Lenslet Light Field Image Coding: Classifying, Reviewing and Evaluating
Brites , C.
IEEE Transactions on Circuits and Systems for Video Technology Vol. 31, Nº 1, pp. 339 - 354, January, 2021.
ISSN (print): 1051-8215
Scimago Journal Ranking: 0,87 (in 2020)
Digital Object Identifier: 10.1109/TCSVT.2020.2976784
In recent years, visual sensors have been quickly improving, notably targeting richer acquisitions of the light present in a visual scene. In this context, the so-called lenslet light field (LLF) cameras are able to go beyond the conventional 2D visual acquisition models, by enriching the visual representation with directional light measures for each pixel position.
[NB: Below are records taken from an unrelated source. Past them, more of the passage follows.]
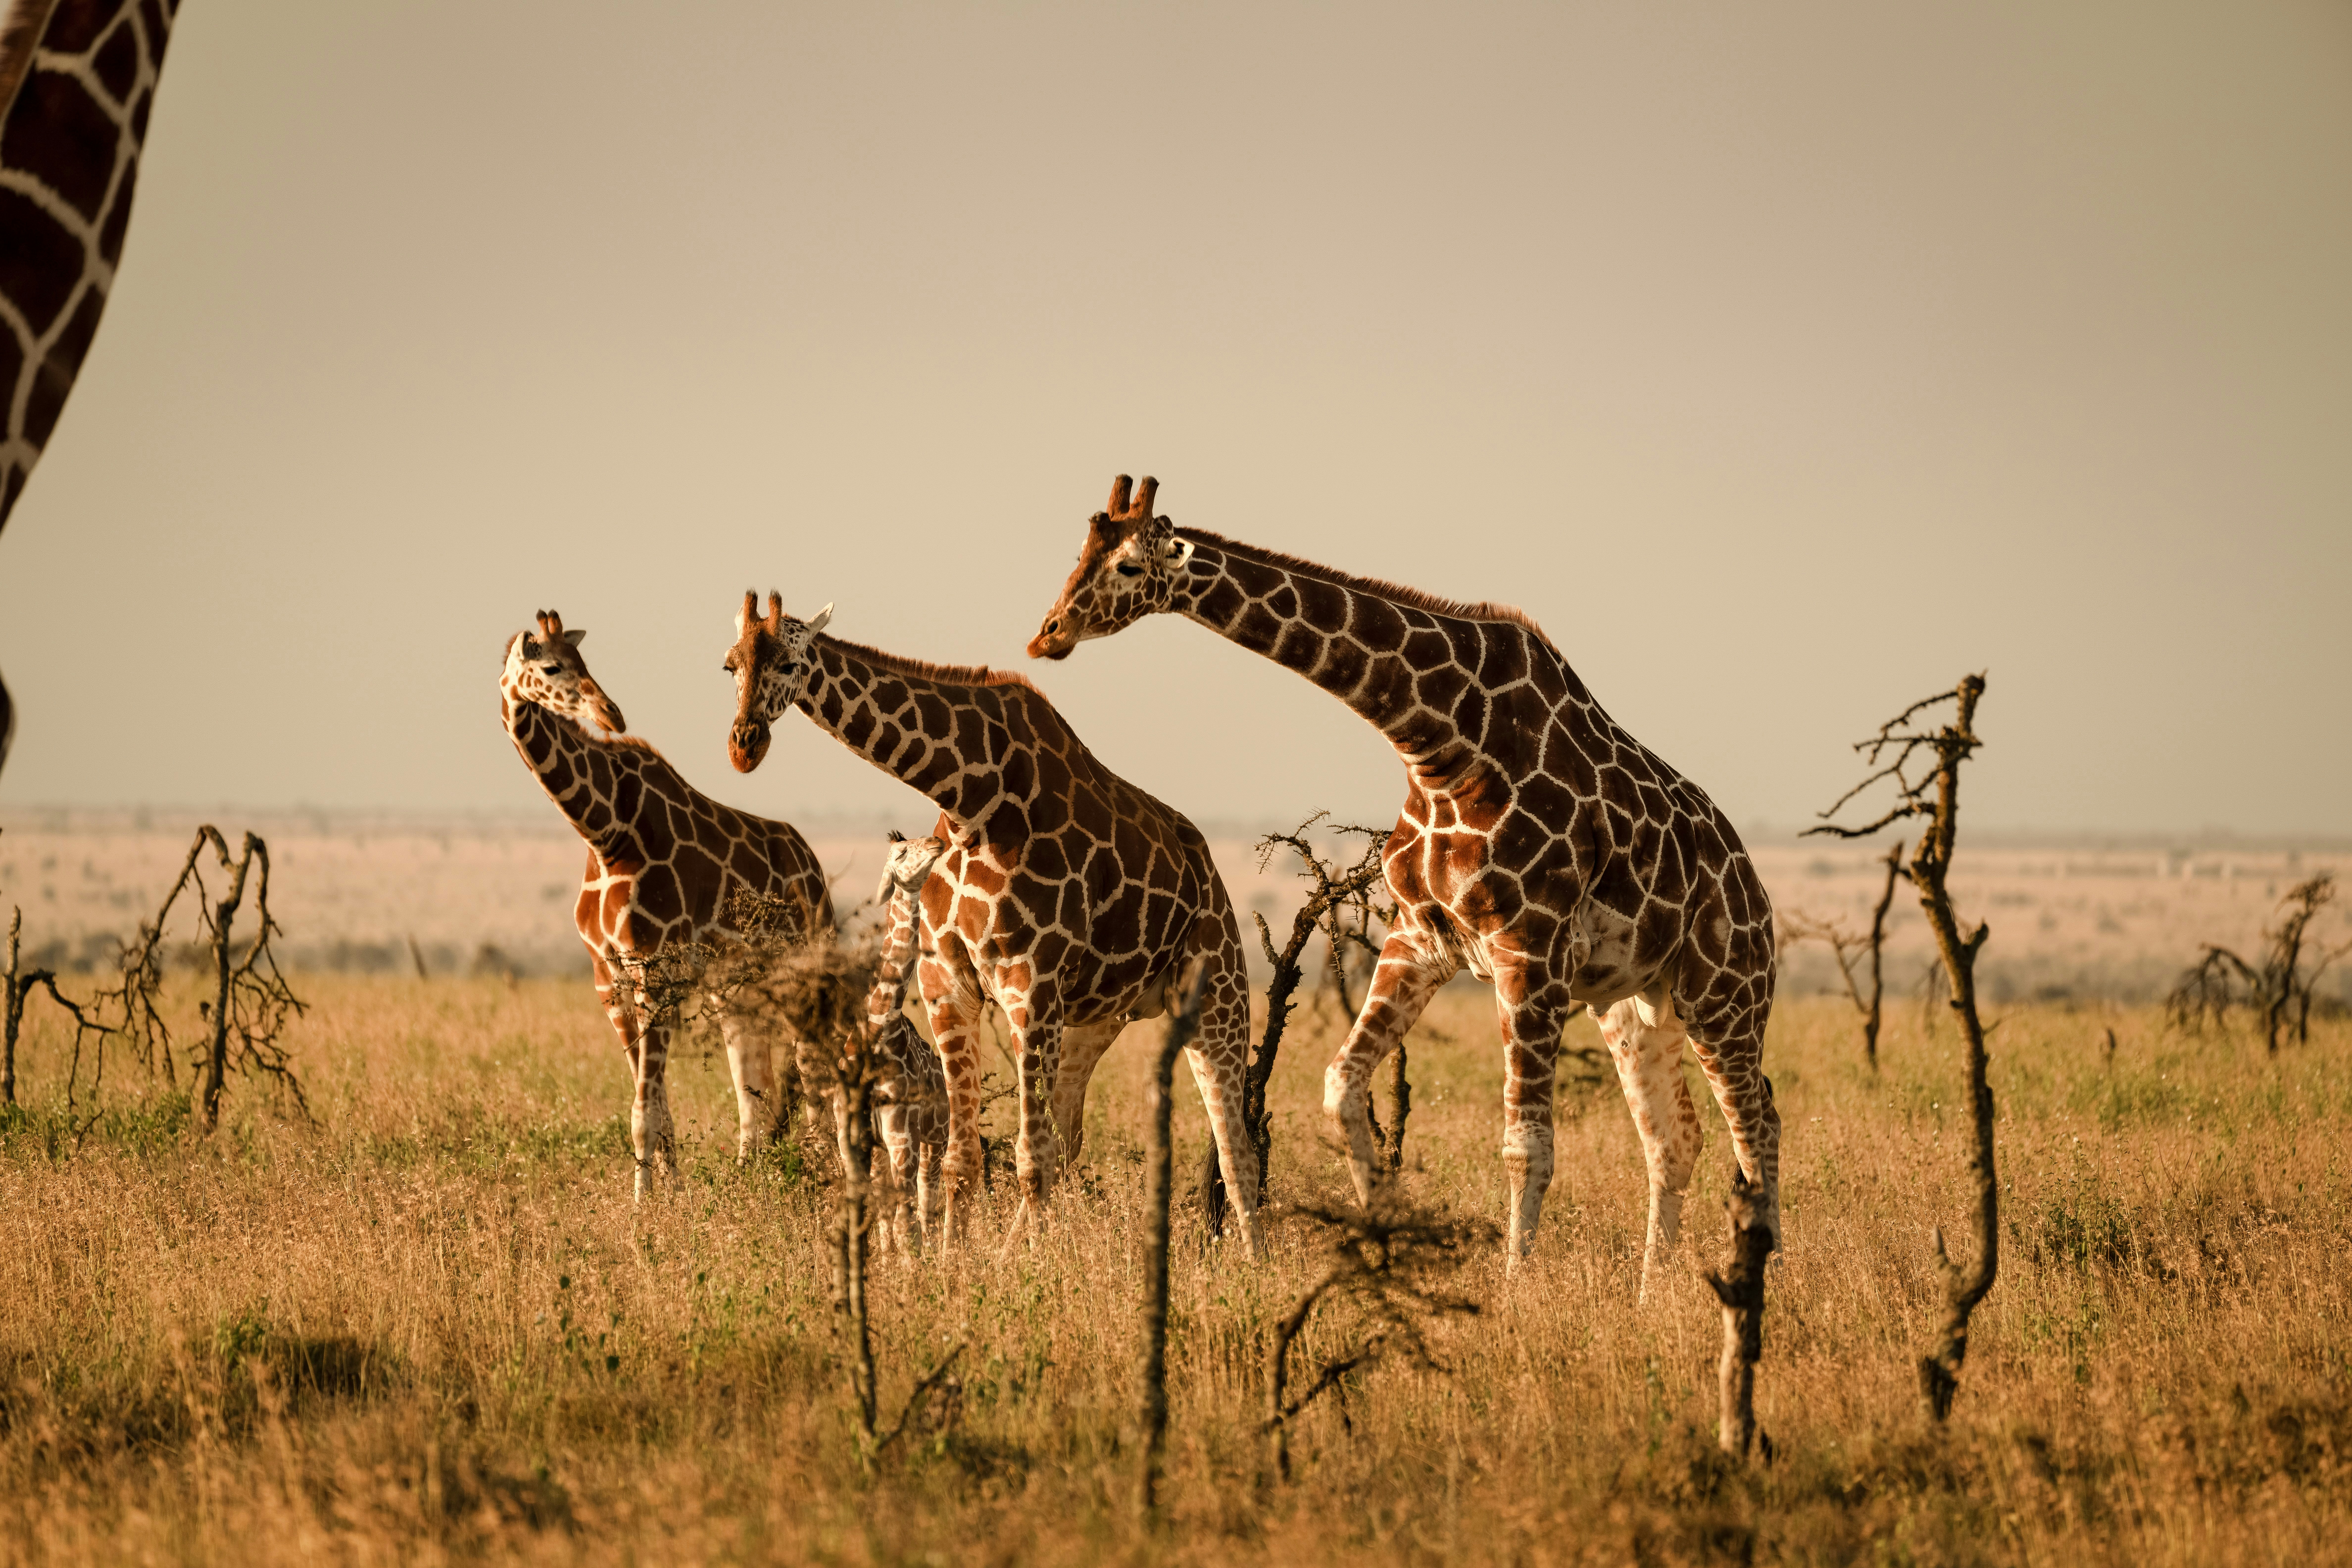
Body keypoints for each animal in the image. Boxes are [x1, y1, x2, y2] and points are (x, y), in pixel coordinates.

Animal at [499, 609, 835, 1199]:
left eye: (582, 660)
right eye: (551, 666)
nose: (610, 713)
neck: (605, 832)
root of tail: (813, 867)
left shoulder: (655, 969)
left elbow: (644, 1109)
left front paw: (644, 1206)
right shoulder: (609, 977)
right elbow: (656, 1102)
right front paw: (670, 1192)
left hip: (801, 971)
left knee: (812, 1075)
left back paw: (824, 1175)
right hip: (736, 990)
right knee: (755, 1087)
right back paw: (753, 1176)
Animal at [721, 591, 1265, 1256]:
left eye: (791, 662)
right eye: (730, 665)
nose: (744, 746)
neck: (970, 798)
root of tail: (1208, 868)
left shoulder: (1030, 982)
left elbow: (1028, 1156)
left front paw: (1033, 1266)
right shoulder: (948, 983)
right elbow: (965, 1157)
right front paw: (956, 1262)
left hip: (1217, 988)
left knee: (1233, 1148)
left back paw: (1254, 1261)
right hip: (1095, 1018)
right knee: (1070, 1140)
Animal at [1028, 477, 1780, 1286]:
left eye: (1129, 567)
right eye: (1079, 554)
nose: (1047, 634)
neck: (1442, 744)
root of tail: (1756, 889)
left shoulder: (1529, 949)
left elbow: (1526, 1144)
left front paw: (1514, 1289)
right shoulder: (1422, 936)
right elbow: (1341, 1088)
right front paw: (1382, 1232)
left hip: (1722, 991)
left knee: (1758, 1119)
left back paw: (1759, 1272)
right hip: (1633, 1002)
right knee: (1675, 1137)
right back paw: (1648, 1294)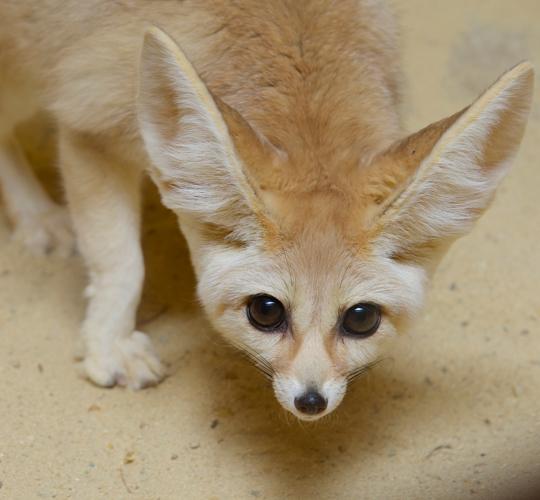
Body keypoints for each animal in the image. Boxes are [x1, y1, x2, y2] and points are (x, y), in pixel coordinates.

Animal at [0, 1, 532, 420]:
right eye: (265, 311)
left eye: (361, 320)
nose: (311, 402)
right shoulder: (90, 126)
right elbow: (122, 262)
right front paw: (108, 346)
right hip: (20, 72)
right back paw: (38, 216)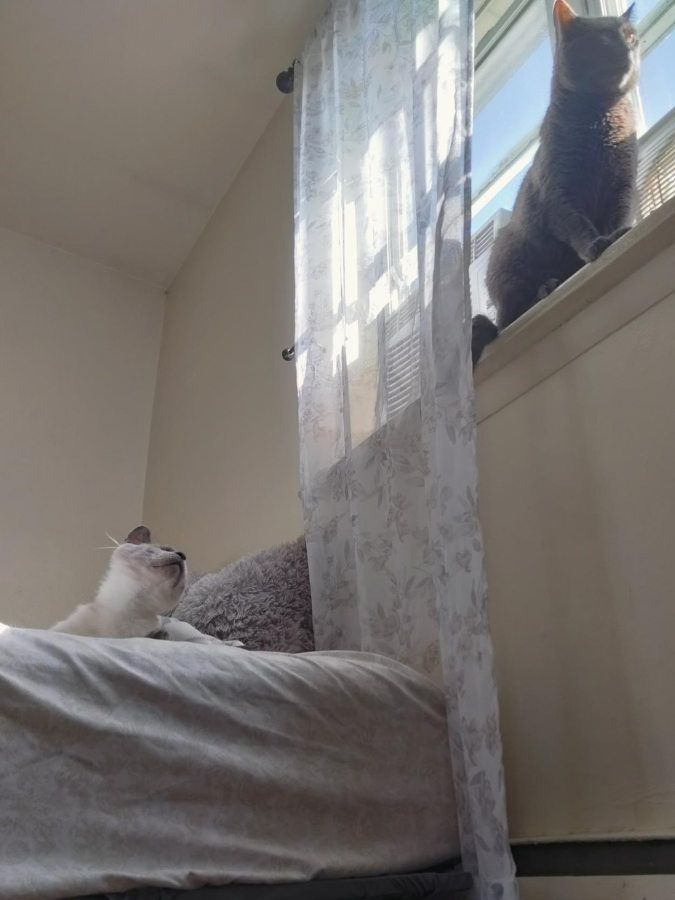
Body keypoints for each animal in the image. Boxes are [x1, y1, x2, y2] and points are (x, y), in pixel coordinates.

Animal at [51, 525, 241, 645]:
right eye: (166, 549)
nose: (182, 554)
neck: (128, 610)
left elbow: (155, 635)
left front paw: (157, 635)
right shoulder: (61, 630)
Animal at [471, 0, 639, 366]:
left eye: (631, 36)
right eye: (605, 38)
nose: (630, 49)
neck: (600, 120)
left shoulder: (623, 183)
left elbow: (619, 215)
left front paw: (618, 235)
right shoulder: (560, 194)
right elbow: (578, 226)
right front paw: (596, 245)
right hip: (509, 263)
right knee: (510, 317)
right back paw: (544, 289)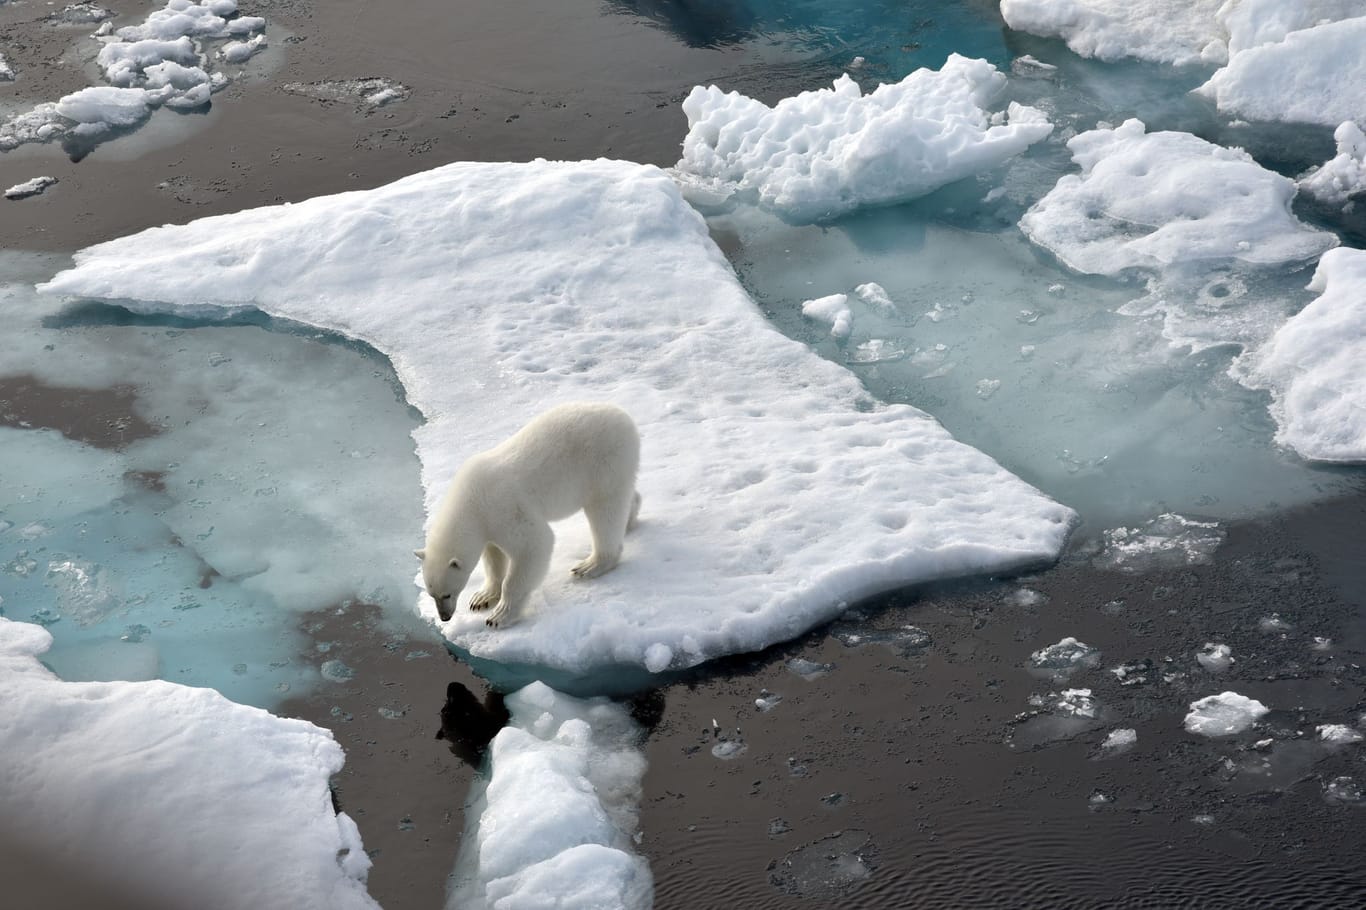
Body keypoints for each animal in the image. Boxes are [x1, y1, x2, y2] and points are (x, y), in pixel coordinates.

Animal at [412, 401, 642, 623]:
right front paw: (482, 598)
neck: (470, 501)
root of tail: (625, 418)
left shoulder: (503, 508)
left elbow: (534, 544)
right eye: (432, 594)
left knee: (605, 510)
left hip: (603, 461)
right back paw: (629, 519)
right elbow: (494, 557)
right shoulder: (487, 524)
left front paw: (500, 615)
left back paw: (591, 565)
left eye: (447, 594)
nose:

LLF imaging is associated to large amounts of data, thus critically demanding efficient coding solutions in order applications involving transmission and storage may be deployed. For this reason, considerable research efforts have been invested in recent years in developing increasingly efficient LLF imaging coding (LLFIC) solutions. In this context, the main objective of this paper is to review and evaluate some of the most relevant LLFIC solutions in the literature, guided by a novel classification taxonomy, which allows better organizing this field. In this way, more solid conclusions can be drawn about the current LLFIC status quo, thus allowing to better drive future research and standardization developments in this technical area.